3) I had a late meeting tonight and got home a little beore 8pm. Dinner was super easy. Slices roast chicken, “mashed potatoes” (a boiled russet potato smashed up with cottage cheese since I didn’t buy any butter, cream or sour cream for the week), and a big helping of cooked frozen petite peas (the potatoes, cottage cheese and peas were all on sale). I saved the water from cooking the potatoes and peas to make soup later in the week.

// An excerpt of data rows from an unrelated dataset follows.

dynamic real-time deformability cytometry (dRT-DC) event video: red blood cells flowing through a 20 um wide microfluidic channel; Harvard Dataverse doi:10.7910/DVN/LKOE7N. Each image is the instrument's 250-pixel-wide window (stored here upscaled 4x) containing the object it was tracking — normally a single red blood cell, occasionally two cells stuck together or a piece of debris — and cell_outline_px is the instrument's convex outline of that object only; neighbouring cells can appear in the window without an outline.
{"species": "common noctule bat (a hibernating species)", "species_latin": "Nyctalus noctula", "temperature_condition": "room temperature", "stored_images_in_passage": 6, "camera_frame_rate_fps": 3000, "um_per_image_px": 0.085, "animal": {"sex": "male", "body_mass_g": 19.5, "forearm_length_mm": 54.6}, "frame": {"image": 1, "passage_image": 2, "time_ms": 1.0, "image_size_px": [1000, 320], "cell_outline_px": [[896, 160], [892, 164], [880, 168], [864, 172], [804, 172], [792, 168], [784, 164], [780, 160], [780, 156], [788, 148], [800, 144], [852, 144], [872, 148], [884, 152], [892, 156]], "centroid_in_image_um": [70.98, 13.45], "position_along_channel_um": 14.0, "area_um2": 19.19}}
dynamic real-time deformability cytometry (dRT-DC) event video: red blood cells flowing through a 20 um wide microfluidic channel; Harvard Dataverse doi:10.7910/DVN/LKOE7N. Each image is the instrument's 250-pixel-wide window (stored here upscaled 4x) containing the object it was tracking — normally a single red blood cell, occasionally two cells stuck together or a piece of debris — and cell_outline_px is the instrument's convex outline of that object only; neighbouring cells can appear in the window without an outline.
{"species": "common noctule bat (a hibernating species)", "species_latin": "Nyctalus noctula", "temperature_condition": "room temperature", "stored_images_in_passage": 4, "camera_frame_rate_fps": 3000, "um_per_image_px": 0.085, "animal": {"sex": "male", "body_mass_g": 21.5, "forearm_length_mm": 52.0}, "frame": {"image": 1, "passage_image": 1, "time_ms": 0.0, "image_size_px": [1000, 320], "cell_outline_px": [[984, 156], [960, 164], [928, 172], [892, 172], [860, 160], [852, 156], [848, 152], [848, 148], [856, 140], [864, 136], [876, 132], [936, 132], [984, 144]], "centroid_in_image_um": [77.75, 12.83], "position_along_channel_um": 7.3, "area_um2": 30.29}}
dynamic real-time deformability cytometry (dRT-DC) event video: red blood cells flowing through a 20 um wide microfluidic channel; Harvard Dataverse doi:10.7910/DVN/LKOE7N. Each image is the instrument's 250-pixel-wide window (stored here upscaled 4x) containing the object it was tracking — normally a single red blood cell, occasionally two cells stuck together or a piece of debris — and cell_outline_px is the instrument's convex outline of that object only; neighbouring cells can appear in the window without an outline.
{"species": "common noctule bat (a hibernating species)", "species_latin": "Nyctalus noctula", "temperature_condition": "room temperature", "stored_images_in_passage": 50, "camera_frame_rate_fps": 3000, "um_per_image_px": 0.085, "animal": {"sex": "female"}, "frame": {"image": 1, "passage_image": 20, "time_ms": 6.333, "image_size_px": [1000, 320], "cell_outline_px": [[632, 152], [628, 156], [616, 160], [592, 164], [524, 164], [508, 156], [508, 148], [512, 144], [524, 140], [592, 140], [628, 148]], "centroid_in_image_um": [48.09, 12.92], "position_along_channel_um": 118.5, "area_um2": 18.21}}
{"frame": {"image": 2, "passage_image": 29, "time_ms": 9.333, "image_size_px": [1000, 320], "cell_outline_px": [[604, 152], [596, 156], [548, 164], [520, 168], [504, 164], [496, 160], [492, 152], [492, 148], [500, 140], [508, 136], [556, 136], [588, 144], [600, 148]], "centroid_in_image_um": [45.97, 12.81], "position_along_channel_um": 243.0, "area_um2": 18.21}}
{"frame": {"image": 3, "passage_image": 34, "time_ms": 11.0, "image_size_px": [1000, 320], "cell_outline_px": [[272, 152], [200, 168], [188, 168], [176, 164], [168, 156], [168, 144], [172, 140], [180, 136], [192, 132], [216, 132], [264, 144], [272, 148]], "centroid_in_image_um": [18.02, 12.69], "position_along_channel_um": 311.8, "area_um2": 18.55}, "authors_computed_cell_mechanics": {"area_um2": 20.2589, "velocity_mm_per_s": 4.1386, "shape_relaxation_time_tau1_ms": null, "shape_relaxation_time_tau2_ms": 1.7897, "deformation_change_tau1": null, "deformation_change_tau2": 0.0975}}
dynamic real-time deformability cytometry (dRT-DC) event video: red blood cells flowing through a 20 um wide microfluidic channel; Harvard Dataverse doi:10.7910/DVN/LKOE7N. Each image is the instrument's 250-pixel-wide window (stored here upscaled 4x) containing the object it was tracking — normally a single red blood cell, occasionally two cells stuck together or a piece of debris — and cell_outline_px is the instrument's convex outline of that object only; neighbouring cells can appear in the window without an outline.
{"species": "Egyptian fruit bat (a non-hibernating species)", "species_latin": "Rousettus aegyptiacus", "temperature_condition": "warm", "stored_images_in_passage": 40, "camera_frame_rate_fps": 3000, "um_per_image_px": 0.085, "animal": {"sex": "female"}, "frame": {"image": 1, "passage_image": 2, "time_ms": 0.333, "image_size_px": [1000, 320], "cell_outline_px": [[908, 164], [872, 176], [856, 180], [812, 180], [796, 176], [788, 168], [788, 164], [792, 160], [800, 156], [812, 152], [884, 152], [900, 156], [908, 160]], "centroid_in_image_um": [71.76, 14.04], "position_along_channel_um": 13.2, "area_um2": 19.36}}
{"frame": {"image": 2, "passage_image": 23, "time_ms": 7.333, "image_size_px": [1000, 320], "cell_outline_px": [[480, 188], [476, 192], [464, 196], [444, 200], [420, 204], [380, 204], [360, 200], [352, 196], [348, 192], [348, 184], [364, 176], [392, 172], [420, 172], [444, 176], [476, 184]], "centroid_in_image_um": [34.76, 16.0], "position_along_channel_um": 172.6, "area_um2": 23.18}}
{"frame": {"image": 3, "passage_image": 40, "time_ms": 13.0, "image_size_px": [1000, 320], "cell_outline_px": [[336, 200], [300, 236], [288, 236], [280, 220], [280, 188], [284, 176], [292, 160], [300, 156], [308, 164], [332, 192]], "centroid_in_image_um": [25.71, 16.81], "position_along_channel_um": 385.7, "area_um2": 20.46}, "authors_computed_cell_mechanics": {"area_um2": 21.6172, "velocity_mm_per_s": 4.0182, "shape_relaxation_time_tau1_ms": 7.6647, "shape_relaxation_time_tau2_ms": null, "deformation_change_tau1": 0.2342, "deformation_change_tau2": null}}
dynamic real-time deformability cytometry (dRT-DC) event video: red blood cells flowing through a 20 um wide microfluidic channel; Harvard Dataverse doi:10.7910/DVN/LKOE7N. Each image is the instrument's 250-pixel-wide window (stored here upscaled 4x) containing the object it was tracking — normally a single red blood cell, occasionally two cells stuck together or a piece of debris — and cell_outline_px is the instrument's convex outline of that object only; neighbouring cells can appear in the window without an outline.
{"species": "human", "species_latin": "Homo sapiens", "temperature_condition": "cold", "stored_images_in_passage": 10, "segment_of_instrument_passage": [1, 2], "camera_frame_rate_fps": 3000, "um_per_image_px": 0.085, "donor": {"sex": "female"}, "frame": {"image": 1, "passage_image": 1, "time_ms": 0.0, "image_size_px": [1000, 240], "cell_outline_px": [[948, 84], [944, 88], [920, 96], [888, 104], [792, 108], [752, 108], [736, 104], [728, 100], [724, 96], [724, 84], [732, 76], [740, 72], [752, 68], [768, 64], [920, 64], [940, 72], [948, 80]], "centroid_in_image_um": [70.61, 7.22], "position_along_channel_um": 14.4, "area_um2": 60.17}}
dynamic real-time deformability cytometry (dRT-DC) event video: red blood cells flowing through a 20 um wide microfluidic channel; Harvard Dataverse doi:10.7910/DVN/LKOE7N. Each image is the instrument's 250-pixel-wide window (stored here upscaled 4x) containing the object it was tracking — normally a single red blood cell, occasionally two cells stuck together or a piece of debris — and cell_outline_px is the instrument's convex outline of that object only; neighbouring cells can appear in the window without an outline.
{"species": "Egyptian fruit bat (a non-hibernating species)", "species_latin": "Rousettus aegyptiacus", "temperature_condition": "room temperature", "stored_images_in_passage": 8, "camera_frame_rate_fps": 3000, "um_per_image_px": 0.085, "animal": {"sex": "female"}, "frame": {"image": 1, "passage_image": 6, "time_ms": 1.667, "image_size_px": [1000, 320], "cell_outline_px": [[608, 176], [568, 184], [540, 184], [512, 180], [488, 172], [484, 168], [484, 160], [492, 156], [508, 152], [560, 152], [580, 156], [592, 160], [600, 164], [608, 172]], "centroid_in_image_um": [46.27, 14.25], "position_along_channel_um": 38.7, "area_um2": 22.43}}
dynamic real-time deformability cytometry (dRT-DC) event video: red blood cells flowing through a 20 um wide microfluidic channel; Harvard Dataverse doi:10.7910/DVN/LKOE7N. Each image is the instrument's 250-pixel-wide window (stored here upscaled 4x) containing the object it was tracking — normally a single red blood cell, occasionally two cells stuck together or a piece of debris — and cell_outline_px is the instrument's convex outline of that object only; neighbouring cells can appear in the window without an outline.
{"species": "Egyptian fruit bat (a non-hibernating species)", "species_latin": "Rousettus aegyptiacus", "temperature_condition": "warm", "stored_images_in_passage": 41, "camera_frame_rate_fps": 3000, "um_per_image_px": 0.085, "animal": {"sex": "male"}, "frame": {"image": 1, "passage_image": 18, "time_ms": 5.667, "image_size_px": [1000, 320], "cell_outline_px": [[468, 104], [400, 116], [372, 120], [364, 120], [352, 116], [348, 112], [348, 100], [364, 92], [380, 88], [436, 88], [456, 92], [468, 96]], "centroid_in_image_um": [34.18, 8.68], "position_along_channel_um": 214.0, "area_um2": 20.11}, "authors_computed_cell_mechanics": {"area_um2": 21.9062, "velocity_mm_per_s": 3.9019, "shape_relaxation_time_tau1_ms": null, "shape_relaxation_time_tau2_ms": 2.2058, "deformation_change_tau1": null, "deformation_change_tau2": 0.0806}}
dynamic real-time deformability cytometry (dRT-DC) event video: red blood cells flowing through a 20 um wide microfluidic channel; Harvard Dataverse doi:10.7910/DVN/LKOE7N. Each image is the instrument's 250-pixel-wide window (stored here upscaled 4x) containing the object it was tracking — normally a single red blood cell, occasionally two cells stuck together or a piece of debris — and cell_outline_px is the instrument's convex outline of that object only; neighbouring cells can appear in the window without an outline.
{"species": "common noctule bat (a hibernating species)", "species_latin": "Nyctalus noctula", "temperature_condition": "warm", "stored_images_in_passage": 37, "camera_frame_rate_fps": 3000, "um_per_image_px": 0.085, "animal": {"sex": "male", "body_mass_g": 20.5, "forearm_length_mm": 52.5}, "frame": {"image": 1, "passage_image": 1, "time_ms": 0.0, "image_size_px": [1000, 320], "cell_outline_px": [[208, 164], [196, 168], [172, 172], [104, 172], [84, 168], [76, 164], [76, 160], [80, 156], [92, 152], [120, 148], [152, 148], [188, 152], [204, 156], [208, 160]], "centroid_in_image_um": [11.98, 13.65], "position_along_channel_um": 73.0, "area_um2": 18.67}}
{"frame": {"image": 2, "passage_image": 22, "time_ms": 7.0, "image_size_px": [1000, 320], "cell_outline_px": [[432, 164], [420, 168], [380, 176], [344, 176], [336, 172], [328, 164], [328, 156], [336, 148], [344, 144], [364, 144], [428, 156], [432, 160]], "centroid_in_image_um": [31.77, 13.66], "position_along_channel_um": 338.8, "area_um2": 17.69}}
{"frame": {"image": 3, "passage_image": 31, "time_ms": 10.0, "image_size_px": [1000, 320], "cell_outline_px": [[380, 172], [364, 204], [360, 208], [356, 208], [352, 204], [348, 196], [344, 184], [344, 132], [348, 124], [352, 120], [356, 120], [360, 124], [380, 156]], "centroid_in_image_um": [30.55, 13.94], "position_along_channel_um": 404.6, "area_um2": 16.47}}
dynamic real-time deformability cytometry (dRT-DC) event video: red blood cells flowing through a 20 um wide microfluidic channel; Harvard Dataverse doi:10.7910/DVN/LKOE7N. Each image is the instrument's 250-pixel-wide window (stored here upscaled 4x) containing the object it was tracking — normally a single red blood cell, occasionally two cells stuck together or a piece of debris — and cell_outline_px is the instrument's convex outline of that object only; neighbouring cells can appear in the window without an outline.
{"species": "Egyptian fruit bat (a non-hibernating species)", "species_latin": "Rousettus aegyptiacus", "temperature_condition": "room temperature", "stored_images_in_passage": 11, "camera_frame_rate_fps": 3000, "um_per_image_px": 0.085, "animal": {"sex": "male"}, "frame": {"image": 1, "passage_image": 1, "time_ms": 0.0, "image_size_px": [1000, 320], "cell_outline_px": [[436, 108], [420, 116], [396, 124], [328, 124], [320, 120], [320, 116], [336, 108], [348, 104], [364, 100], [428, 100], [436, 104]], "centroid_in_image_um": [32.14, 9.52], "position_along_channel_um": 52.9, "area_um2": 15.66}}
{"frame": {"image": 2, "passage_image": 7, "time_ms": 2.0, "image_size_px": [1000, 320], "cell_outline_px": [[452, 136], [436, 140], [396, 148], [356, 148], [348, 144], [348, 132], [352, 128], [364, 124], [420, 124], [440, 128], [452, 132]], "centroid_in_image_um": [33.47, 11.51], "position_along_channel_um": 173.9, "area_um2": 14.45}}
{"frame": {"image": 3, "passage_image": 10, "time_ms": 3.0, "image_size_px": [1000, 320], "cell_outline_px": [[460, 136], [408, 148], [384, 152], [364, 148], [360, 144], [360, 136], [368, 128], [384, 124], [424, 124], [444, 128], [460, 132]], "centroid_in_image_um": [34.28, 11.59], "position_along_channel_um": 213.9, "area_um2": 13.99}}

For dessert - a gigantic mug of hot lemonade - same ratio as before - 2/3rds water, 1/3 lemonade.
4) Other new experience of the day? I finally ventured into the SAARS grocery store that took over the building that the QFC used to occupy at Henderson and Rainier. It was quite an experience - it was way better than I had imagined it would be - far better than the Grocery Outlet at MLK and Union. I found some great sale items in there - and other items were just as expensive as any other grocery store. Very few organic items, lots of aisles of ethnic foods. I wish I could find Celestial Seasonings Sleepytime Tea on sale somewhere…
That’s it for today. I am taking this day by day, but with Day One done, 20% of the challenge behind me, and feeling much better than I usually do at 10pm, I am up for another day of it. I may not post tomorrow - we are going to the Seattle Arts and Lecture Poetry Series tomorrow night, but I will be back later in the week. I fully expect to “fall of the wagon” at some point during the week…but maybe I will ride it all the way through. We’ll see.
I’m looking forward to your posts, Rebekah, and others! Do tell me how you are managing and what’s cooking at your house!